Edge Python is loaded by a host runtime, browser via the runtime/ JS package, server / edge via wasmtime / wasmer / Cloudflare Workers / Fastly Compute / Spin. There is no native CLI binary; the host owns I/O, network, and module fetching.
The crate declares links = "compiler_lib" and its build.rs downloads the matching compiler_lib.wasm from the GitHub Release for CARGO_PKG_VERSION into OUT_DIR. Any downstream crate that depends on this one receives the absolute path through DEP_COMPILER_LIB_WASM — cargo's standard links metadata channel. No need to invoke cargo wasm in the consumer build.
Downstream Cargo.toml:
[dependencies]
edge-python = { git = "https://github.com/dylan-sutton-chavez/edge-python", tag = "v0.1.0" }Downstream build.rs:
fn main() {
println!("cargo::rerun-if-changed=build.rs");
let wasm = std::env::var("DEP_COMPILER_LIB_WASM")
.expect("`DEP_COMPILER_LIB_WASM` unset — upstream `edge-python` must declare `links = \"compiler_lib\"`");
std::fs::copy(&wasm, "runtime/compiler_lib.wasm").expect("copy failed");
}URL is derived entirely from this crate's Cargo.toml (<repository>/releases/download/v<version>/compiler_lib.wasm), so a tag bump is the only thing a consumer ever needs to retarget. branch = "main" is also valid for unreleased work; pin to a tag for reproducible builds. Requires curl on the host PATH. The fetch is gated by the default-on prebuilt feature; producer-side workspace commands pass --no-default-features to skip it.
- Aho, Sethi & Ullman, Compilers: Principles, Techniques and Tools (1986).

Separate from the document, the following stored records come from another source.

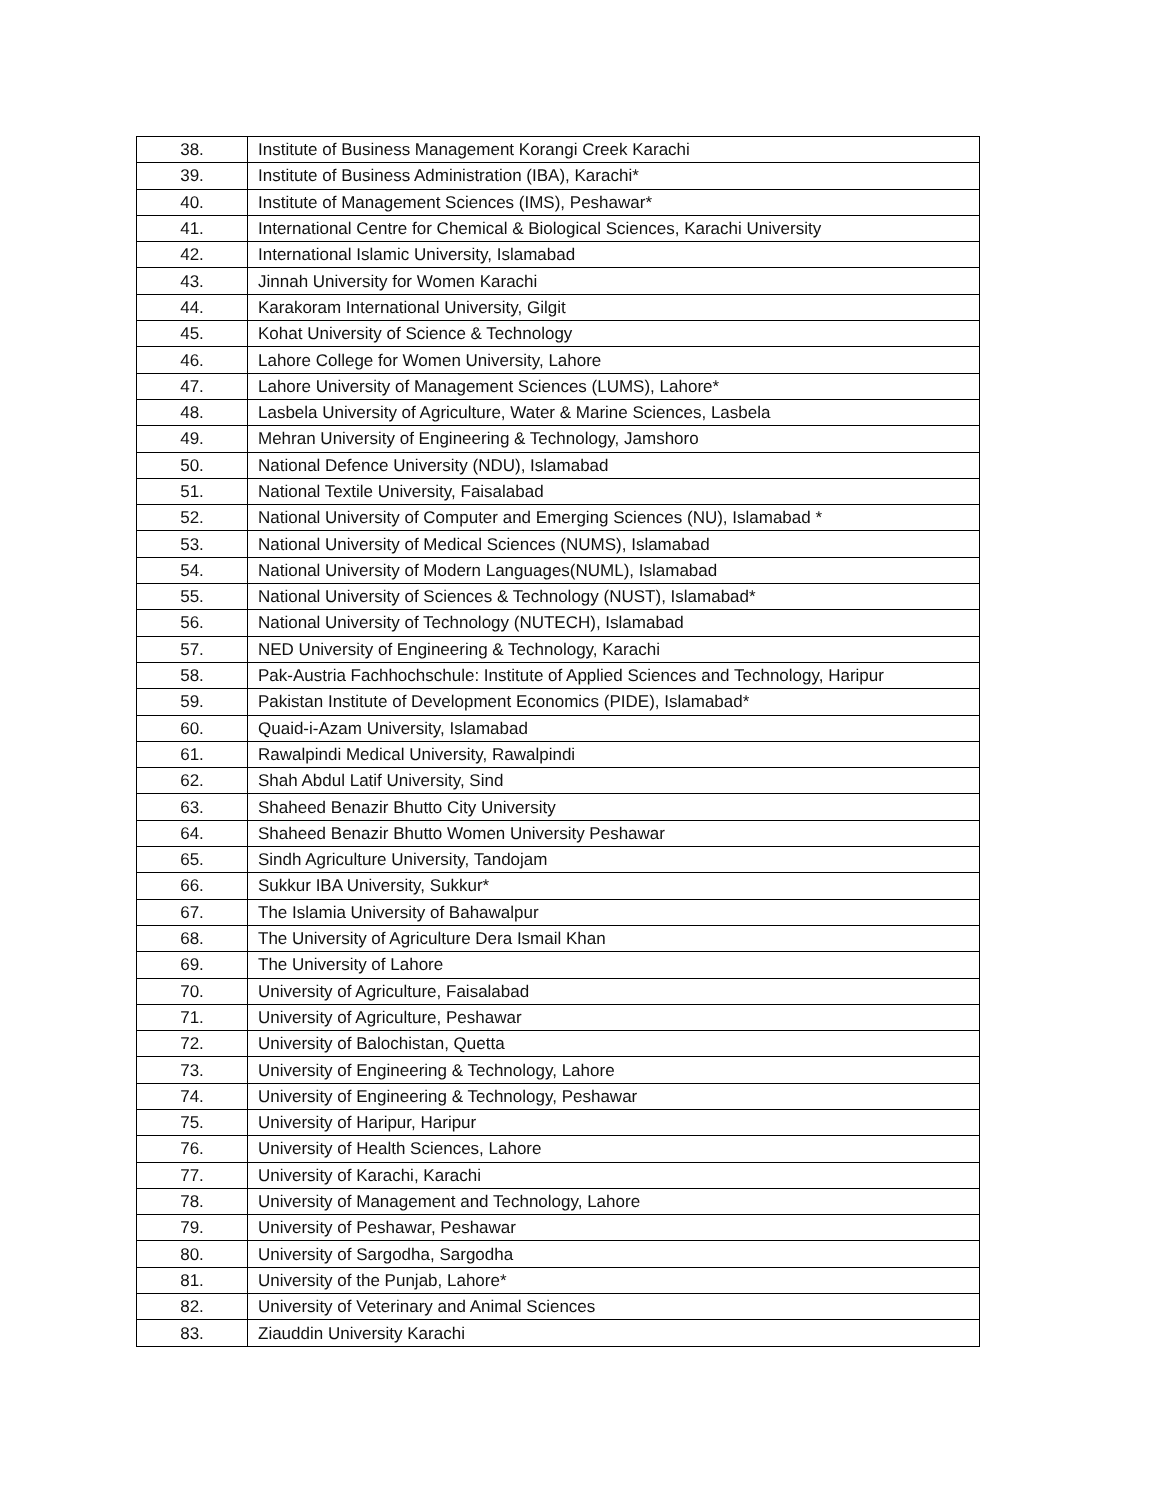| 38. | Institute of Business Management Korangi Creek Karachi |
| 39. | Institute of Business Administration (IBA), Karachi* |
| 40. | Institute of Management Sciences (IMS), Peshawar* |
| 41. | International Centre for Chemical & Biological Sciences, Karachi University |
| 42. | International Islamic University, Islamabad |
| 43. | Jinnah University for Women Karachi |
| 44. | Karakoram International University, Gilgit |
| 45. | Kohat University of Science & Technology |
| 46. | Lahore College for Women University, Lahore |
| 47. | Lahore University of Management Sciences (LUMS), Lahore* |
| 48. | Lasbela University of Agriculture, Water & Marine Sciences, Lasbela |
| 49. | Mehran University of Engineering & Technology, Jamshoro |
| 50. | National Defence University (NDU), Islamabad |
| 51. | National Textile University, Faisalabad |
| 52. | National University of Computer and Emerging Sciences (NU), Islamabad * |
| 53. | National University of Medical Sciences (NUMS), Islamabad |
| 54. | National University of Modern Languages(NUML), Islamabad |
| 55. | National University of Sciences & Technology (NUST), Islamabad* |
| 56. | National University of Technology (NUTECH), Islamabad |
| 57. | NED University of Engineering & Technology, Karachi |
| 58. | Pak-Austria Fachhochschule: Institute of Applied Sciences and Technology, Haripur |
| 59. | Pakistan Institute of Development Economics (PIDE), Islamabad* |
| 60. | Quaid-i-Azam University, Islamabad |
| 61. | Rawalpindi Medical University, Rawalpindi |
| 62. | Shah Abdul Latif University, Sind |
| 63. | Shaheed Benazir Bhutto City University |
| 64. | Shaheed Benazir Bhutto Women University Peshawar |
| 65. | Sindh Agriculture University, Tandojam |
| 66. | Sukkur IBA University, Sukkur* |
| 67. | The Islamia University of Bahawalpur |
| 68. | The University of Agriculture Dera Ismail Khan |
| 69. | The University of Lahore |
| 70. | University of Agriculture, Faisalabad |
| 71. | University of Agriculture, Peshawar |
| 72. | University of Balochistan, Quetta |
| 73. | University of Engineering & Technology, Lahore |
| 74. | University of Engineering & Technology, Peshawar |
| 75. | University of Haripur, Haripur |
| 76. | University of Health Sciences, Lahore |
| 77. | University of Karachi, Karachi |
| 78. | University of Management and Technology, Lahore |
| 79. | University of Peshawar, Peshawar |
| 80. | University of Sargodha, Sargodha |
| 81. | University of the Punjab, Lahore* |
| 82. | University of Veterinary and Animal Sciences |
| 83. | Ziauddin University Karachi |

LUT-based lexer.
- Pratt, Top Down Operator Precedence (POPL 1973). Precedence climbing parser.
- Cytron et al., Efficiently Computing Static Single Assignment Form (TOPLAS 1991). SSA, φ-nodes.

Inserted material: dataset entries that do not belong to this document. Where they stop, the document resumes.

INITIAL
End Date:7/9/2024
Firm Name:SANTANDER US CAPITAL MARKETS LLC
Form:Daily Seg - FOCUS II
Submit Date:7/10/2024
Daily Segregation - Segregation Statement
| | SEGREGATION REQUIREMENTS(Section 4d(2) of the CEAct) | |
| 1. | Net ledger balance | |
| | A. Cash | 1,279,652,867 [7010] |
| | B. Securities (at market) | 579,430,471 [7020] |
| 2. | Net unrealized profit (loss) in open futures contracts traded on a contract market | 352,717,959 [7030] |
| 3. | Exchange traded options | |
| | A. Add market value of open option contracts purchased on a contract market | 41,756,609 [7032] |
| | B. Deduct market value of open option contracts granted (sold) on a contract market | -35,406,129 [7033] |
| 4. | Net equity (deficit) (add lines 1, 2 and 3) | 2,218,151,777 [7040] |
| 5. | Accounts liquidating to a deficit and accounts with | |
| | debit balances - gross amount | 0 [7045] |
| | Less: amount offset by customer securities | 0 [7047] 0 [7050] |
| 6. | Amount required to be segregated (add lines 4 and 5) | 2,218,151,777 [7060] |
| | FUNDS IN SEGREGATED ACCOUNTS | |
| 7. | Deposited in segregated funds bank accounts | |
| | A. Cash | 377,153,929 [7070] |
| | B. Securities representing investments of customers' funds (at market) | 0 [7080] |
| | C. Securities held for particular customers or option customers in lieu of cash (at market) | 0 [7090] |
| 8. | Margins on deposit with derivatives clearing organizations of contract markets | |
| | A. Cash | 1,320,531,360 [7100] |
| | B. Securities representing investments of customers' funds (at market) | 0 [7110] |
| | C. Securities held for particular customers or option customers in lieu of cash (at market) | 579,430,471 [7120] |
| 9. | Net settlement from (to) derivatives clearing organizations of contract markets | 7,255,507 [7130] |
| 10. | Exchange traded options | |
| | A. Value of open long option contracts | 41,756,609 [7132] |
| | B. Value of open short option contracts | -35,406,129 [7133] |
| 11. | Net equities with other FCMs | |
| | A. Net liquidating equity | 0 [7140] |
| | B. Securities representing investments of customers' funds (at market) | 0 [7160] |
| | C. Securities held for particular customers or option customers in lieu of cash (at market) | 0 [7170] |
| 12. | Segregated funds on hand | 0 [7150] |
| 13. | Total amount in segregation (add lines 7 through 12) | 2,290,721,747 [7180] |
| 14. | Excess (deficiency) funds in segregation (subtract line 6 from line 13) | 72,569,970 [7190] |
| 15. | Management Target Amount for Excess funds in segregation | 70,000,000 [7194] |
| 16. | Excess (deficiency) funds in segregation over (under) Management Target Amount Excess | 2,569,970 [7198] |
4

- Gudeman, Representing Type Information in Dynamically Typed Languages (1993). NaN-boxing.
- Deutsch & Schiffman, Efficient Implementation of the Smalltalk-80 System (POPL 1984). Inline caching.
- Ertl & Gregg, The Structure and Performance of Efficient Interpreters (JILP 2003). Threaded dispatch.
- Hölzle & Ungar, Optimizing Dynamically-Dispatched Calls with Run-Time Type Feedback (PLDI 1994).
- Casey et al., Towards Superinstructions for Java Interpreters (SCOPES 2003). LoadAttr+Call fusion.
- Michie, Memo Functions and Machine Learning (Nature 1968). Pure-function memoization.
- McCarthy, Recursive Functions of Symbolic Expressions (CACM 1960). Mark-sweep GC.
- Backus, Can Programming Be Liberated from the von Neumann Style? (CACM 1978). Function-level paradigm.